Logo Questions Linux Laravel Mysql Ubuntu Git Menu
 

Linux: Managing virtual memory mapping within my process for fast emulation

Recently it occurred to me that a lot of emulators are slow because they have to simulate not just the CPU but also the memory of the emulated device. When the device has memory-mapped I/O, virtual memory, or just unused address space, then every memory access has to be simulated in software.

I feel like it might be a lot faster if the OS did this for us, by means of virtual memory. I'll use Game Boy emulation as an example for simplicity's sake but obviously this method would be better for newer, more powerful machines.

The Game Boy memory map is roughly:

  • 0x0000 - 0x7FFF: Mapped to cartridge ROM
    • Most cartridges have 0x0000 - 0x3FFF fixed and 0x4000 - 0x7FFF bank-switchable by writing to 0x2000
  • 0x8000 - 0x9FFF: Video RAM (only accessible when not currently rendering)
  • 0xA000 - 0xBFFF: Mapped to cartridge (usually battery-backed RAM)
  • 0xC000 - 0xDFFF: Internal RAM (0xD000 - 0xDFFF is bankswitched on GB Color)
  • 0xE000 - 0xFDFF: Mirror of internal RAM
  • 0xFE00 - 0xFE9F: Object Attribute Memory (sprite RAM)
  • 0xFEA0 - 0xFEFF: Unmapped (open bus or something, unsure)
  • 0xFF00 - 0xFF7F: Memory-mapped I/O (sound system, video control, etc)
• • • • •
Task requirements
Please continue the post on virtual memory mapping for emulation, starting right after its last line. You can ignore the material that follows the post on virtual memory mapping for emulation.

Data under study
• • • • •
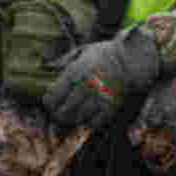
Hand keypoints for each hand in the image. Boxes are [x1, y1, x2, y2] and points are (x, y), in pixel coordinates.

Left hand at [41, 31, 160, 131]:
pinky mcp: (111, 108)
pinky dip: (87, 123)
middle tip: (57, 112)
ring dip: (71, 120)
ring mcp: (99, 99)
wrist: (131, 60)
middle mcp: (86, 87)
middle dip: (57, 114)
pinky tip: (86, 115)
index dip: (48, 102)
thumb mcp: (80, 51)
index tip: (49, 101)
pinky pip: (93, 124)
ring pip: (77, 120)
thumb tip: (45, 68)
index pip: (52, 97)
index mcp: (75, 72)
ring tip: (71, 114)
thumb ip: (62, 61)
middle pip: (63, 113)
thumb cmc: (103, 54)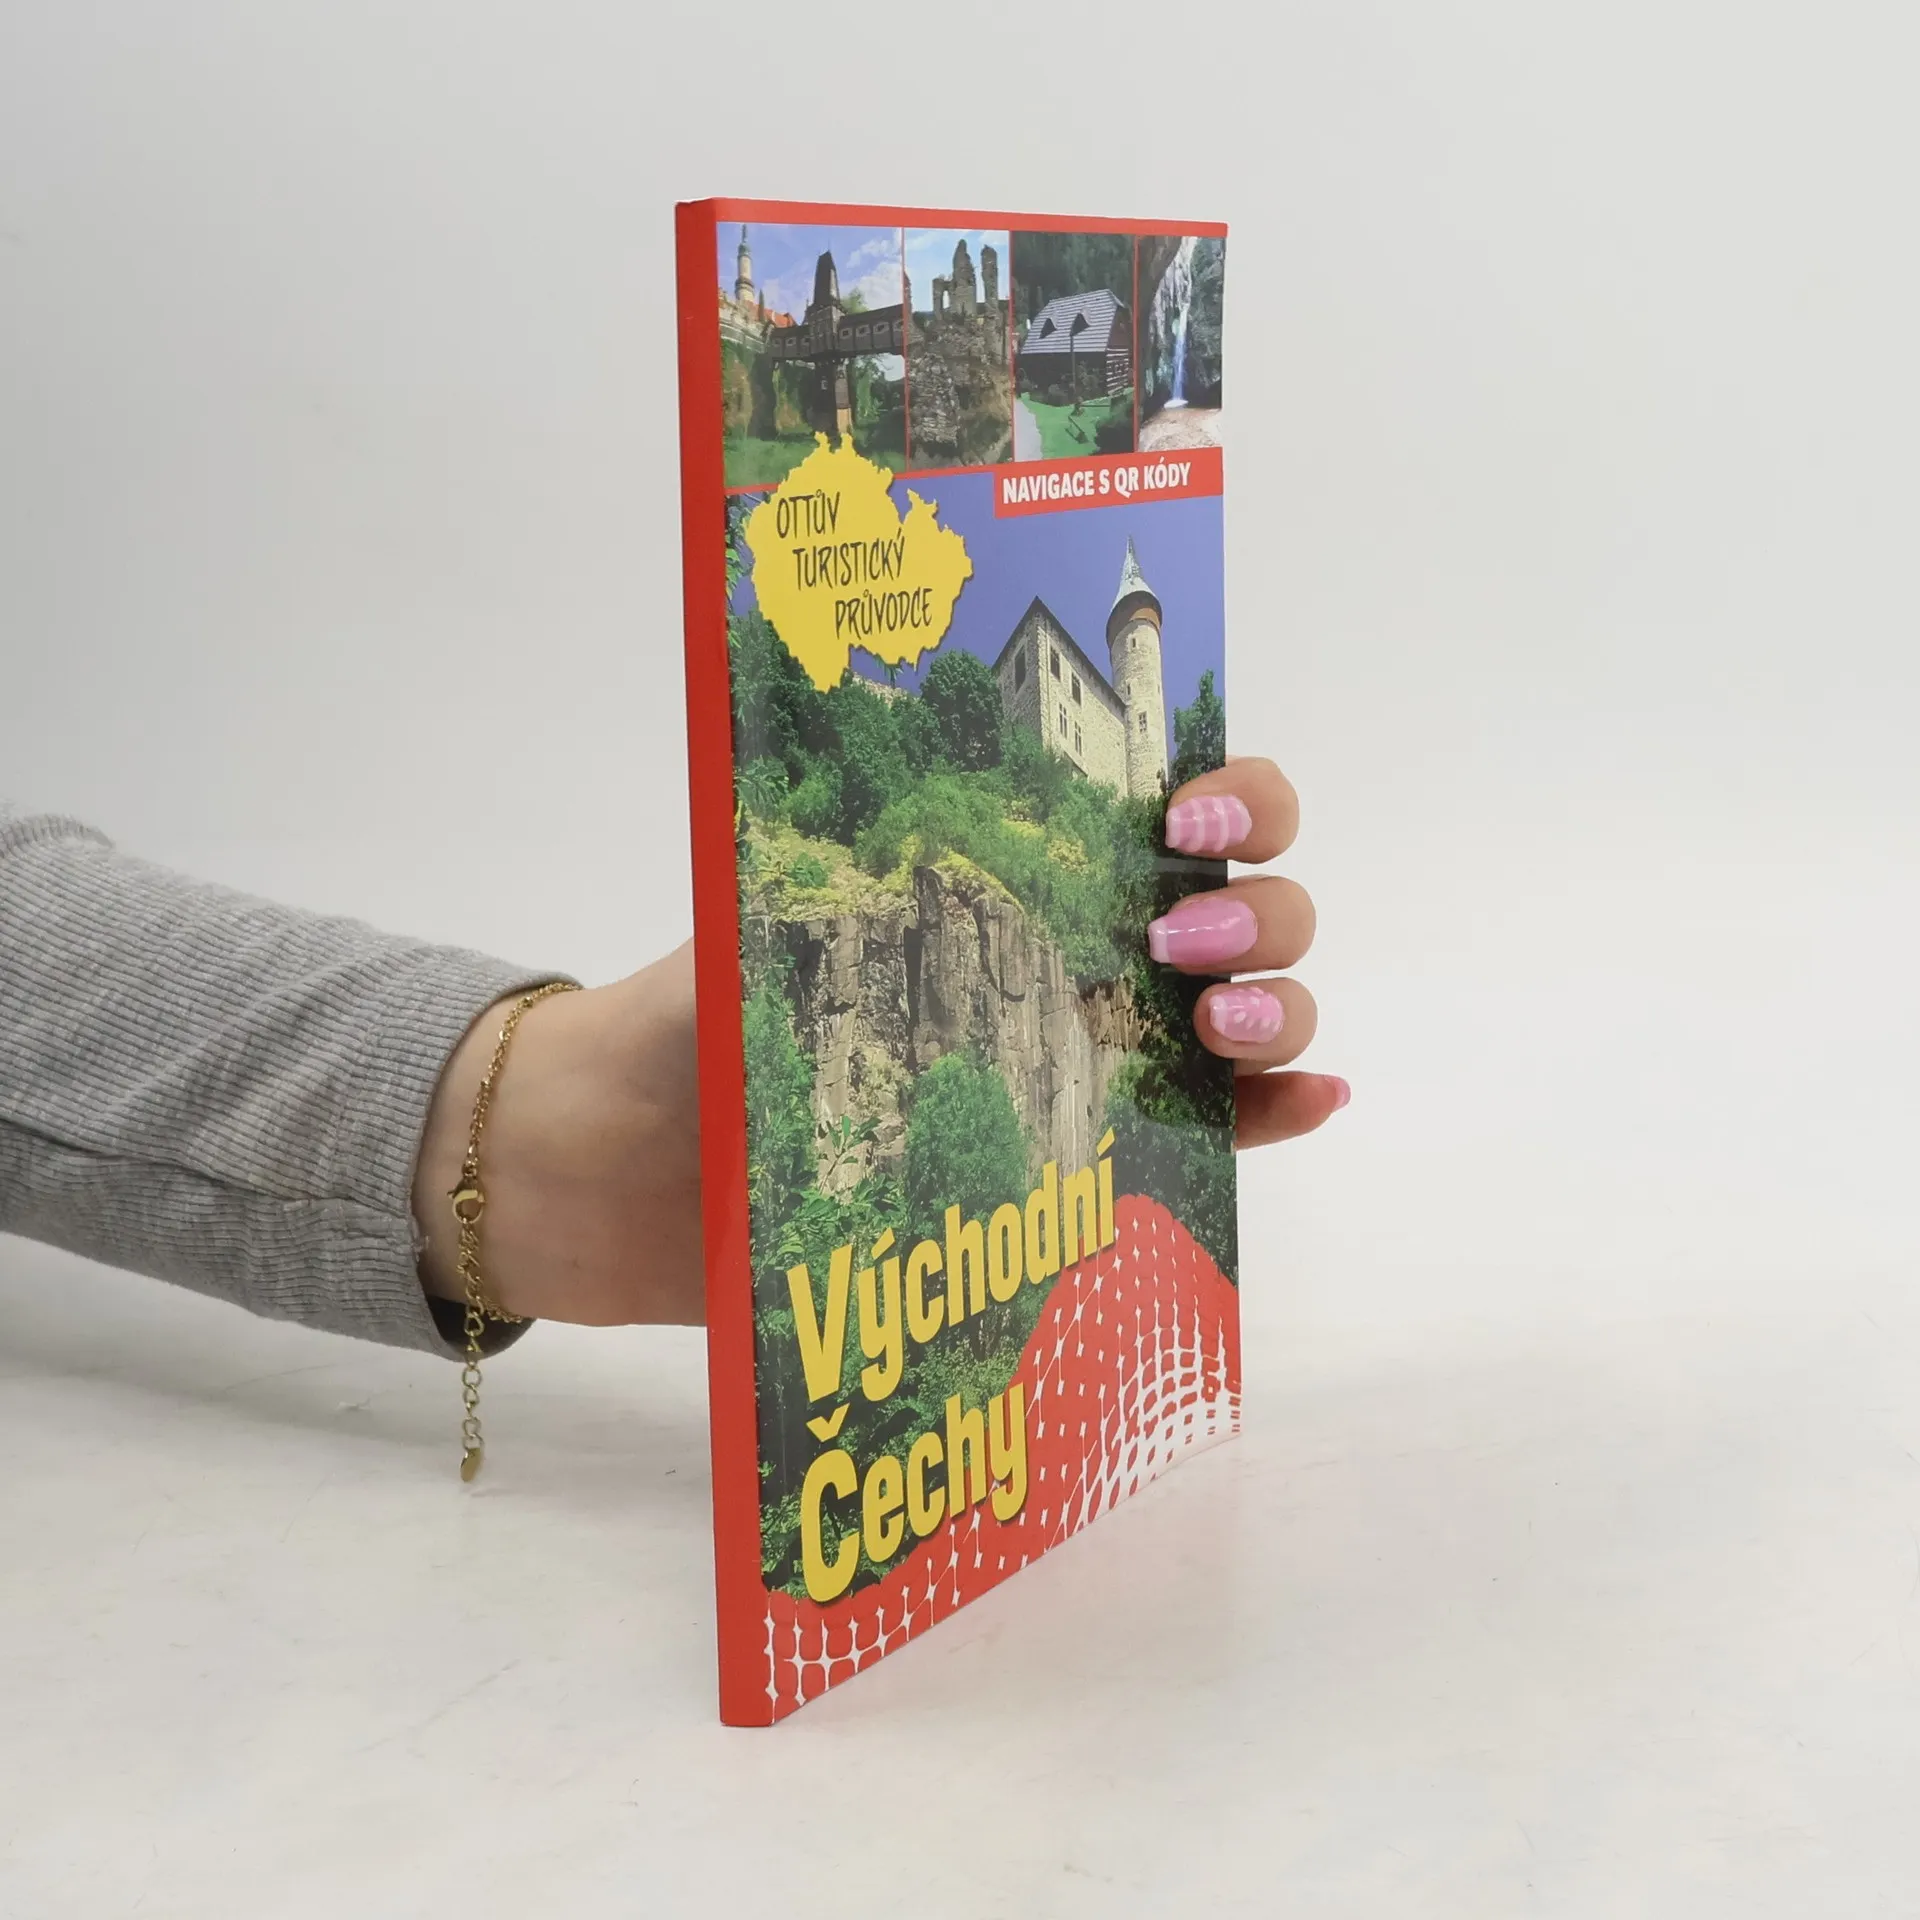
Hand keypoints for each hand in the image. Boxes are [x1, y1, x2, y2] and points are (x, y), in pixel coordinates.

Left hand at [414, 754, 1342, 1325]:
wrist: (631, 1173)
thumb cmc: (693, 1023)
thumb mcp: (764, 911)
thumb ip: (840, 857)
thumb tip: (897, 786)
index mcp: (1015, 871)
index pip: (1170, 805)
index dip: (1228, 793)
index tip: (1181, 818)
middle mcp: (1078, 955)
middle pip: (1243, 907)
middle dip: (1255, 909)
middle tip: (1170, 944)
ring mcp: (1094, 1060)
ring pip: (1252, 1013)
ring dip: (1278, 1005)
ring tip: (1216, 1029)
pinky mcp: (1087, 1166)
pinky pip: (1215, 1137)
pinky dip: (1279, 1114)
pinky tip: (1308, 1099)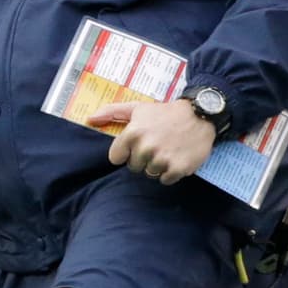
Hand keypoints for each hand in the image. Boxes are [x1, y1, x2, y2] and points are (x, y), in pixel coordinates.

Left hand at [87, 99, 215, 183]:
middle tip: (156, 144)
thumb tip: (89, 119)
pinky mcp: (178, 169)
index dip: (126, 152)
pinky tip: (176, 157)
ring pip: (149, 174)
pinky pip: (165, 180)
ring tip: (167, 149)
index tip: (137, 144)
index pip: (116, 157)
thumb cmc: (164, 113)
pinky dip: (170, 171)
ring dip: (156, 165)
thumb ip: (111, 112)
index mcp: (133, 133)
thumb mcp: (137, 108)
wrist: (199, 115)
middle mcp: (146, 147)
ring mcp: (162, 159)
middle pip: (134, 167)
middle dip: (143, 158)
• • • • •
Response
  • 0xFE80 - 0xFFFF: Internal RAM

So a traditional emulator has to translate every memory access something like:

if(addr < 0x4000) return rom[addr];
else if(addr < 0x8000) return rom[(addr - 0x4000) + (0x4000 * cur_rom_bank)];
else if(addr < 0xA000) {
    if(vram_accessible) return vram[addr - 0x8000];
    else return 0xFF;
}
else if(addr < 0xC000) return saveram[addr - 0xA000];
else if(addr < 0xE000) return ram[addr - 0xC000];
else if(addr < 0xFE00) return ram[addr - 0xE000];
else if(addr < 0xFE9F) return oam[addr - 0xFE00];
else if(addr < 0xFF00) return 0xFF; //or whatever should be here
else if(addr < 0xFF80) return handle_io_read(addr);
else return hram[addr - 0xFF80];

Obviously that can be optimized by using a switch or table, but still it's a lot of code to run for every memory access. We could potentially improve the emulation speed quite a bit by mapping some pages to those addresses in our process's memory map:

  • 0x0000 - 0x3FFF: R-- (no Exec flag because native CPU doesn't execute it)
  • 0x4000 - 0x7FFF: R--
  • 0x8000 - 0x9FFF: ---
  • 0xA000 - 0xBFFF: ---
  • 0xC000 - 0xDFFF: RW-
  • 0xE000 - 0xFDFF: RW- (and mapped to same physical page as 0xC000 - 0xDFFF)
  • 0xFE00 - 0xFE9F: ---
  • 0xFEA0 - 0xFEFF: ---
  • 0xFF00 - 0xFF7F: ---
  • 0xFF80 - 0xFFFF: RW-

Then handle the SIGSEGV (or whatever signal would be generated) we get when accessing those pages. So a read from ROM or a write to RAM can just be performed directly, and a write to ROM will raise an exception which we can handle. We can change the permissions of VRAM (0x8000 - 0x9FFF) to be RW- when it should be accessible and --- when it shouldn't. In theory it could be much faster since it doesn't require the emulator to manually map every memory access in software.

I know that I can use mmap() to map pages at fixed addresses with various permissions. What I don't know is:

  • Can the mappings overlap, with different permissions?
  • Can I map pages to arbitrary addresses like this, regardless of the system's page size? Can I map to address 0?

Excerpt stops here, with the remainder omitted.